CN expands its central US reach

Canadian National has agreed to purchase the agricultural Iowa Northern Railway.

By Andrew Joseph, Editor

With rival railroad company Canadian Pacific Kansas City (CPKC) valued at $104 billion market cap and pocket change, the Canadian National Railway (CN), valued at $107.1 billion market cap, is always looking at ways for it to maintain its Big Brother status.

In March 2023, Canadian Pacific purchased the US railroad Kansas City Southern and its Mexico subsidiary operations for US $31 billion. On April 14, 2023, it became the first and only railroad to directly serve Canada, Mexico, and the United States, working primarily along the North American west coast.

This provided the Canadian Pacific with a considerable advantage over its Canadian National rival, as the acquisition and subsequent merger made it easier for Canadian grain et al. to be transported along the Gulf Coast into the US and Mexico.

Never poke a bear: poke-a-poke-a-poke-a. To resolve the fact that Canadian Pacific has a triple punch system in place for the ag network, CN joined forces with two other railroads: Union Pacific of the US and Grupo Mexico of Mexico, to form Falcon Premium intermodal service.

Operating from Mexico, it will enter the US via Eagle Pass, Texas, and then follow a central eastern route through Chicago and Detroit. From Detroit, it will enter Canada and head east towards Toronto, Montreal, and Moncton before terminating in Halifax. Via Chicago, Falcon Premium will enter Canada into Winnipeg, Regina, Saskatoon, Edmonton (and a spur line off-shooting to Calgary), and into BC, where it splits into two lines—to a Vancouver hub and one farther north in Prince George.

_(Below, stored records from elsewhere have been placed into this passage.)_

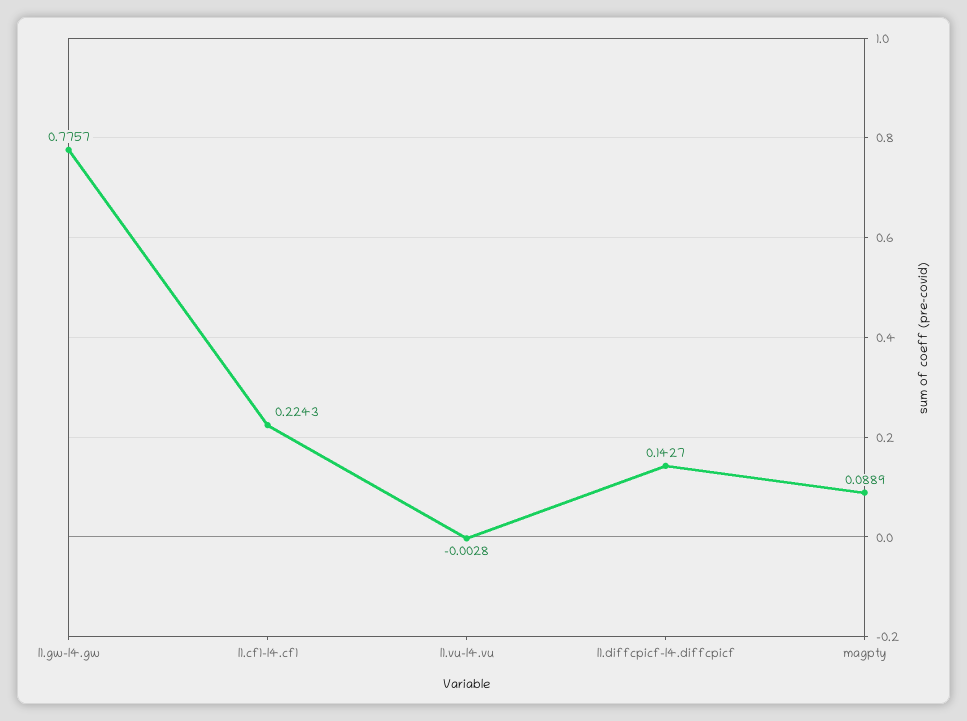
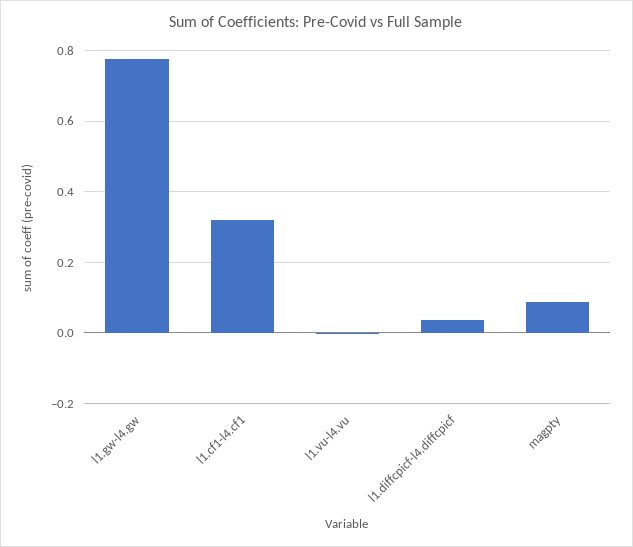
  {
    "l1.gw-l4.gw": 0.7757,
-   "l1.cf1-l4.cf1": 0.2243,
+   "l1.cf1-l4.cf1": 0.32,
    "l1.vu-l4.vu": -0.0028,
-   "l1.diffcpicf-l4.diffcpicf": 0.1427,
+   "l1.diffcpicf-l4.diffcpicf": 0.04,
    "magpty": 0.0889
  }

The Canadian National Falcon Premium intermodal network has lines in Mexico, the US, and the eastern and western areas of Canada. However, its US presence has been mainly limited to central and eastern US rail lines.

Excluding the Falcon Premium partnership, CN connects Canada’s eastern and western coasts with the US south via an 18,600-mile rail network.

Looking for more business within the US, CN grabbed a larger slice of the central US pie with the agreement to purchase the Iowa Northern Railway (IANR) Company. The railroad is headquartered in Waterloo, Iowa. Along with Waterloo, it has offices, repair and maintenance shops, and yard facilities in Manly, Iowa.

This company is an independent 440-track kilometre (~275 track miles) Class III short line led by the Sabin family. The IANR rails connect with Canadian National’s US rail network, Union Pacific routes, and routes used by the CPKC.

Shall we assume that everyone will play nice and share the rails equally?

The IANR will be transferred to an independent voting trust pending a regulatory review of the transaction by the US Surface Transportation Board; a decision is expected in 2024.

The transaction was closed into an independent voting trust pending regulatory review by the US Surface Transportation Board (STB).

For CN, the IANR is well-regarded as one of the country’s premier and fastest-growing independent shortline railroads. The Iowa (IA as a state abbreviation) Northern Railway serves the upper US Midwest agricultural and industrial markets, with traffic including biofuels and grain.

CN called the purchase “a meaningful opportunity to support the growth of local business by creating single-line service to North American destinations while preserving access to existing carrier options.”

Daniel Sabin, the Chairman of the IANR, added that “We believe CN shares IANR’s commitment to local stakeholders and that this transaction will be beneficial for customers, employees, and the local Iowa economy.”

Sabin continued: “We are confident that, as part of CN, IANR will be able to continue to provide reliable first- and last-mile service to our local customers while providing them access to a much broader network and market.”

Tracy Robinson, President and Chief Executive Officer at CN, was more than happy to welcome IANR into her company’s fold.

“We are delighted to have reached an agreement with Iowa Northern Railway. We look forward to the opportunities our combined network will provide customers, farmers, and our partners to respond to the needs of their existing and new markets,” she explained. “By enabling all of us to play an even more important role in this critical supply chain and densifying our southern network, we are accelerating sustainable, profitable growth.”

The financial costs and terms of the Iowa Northern Railway transaction were not disclosed.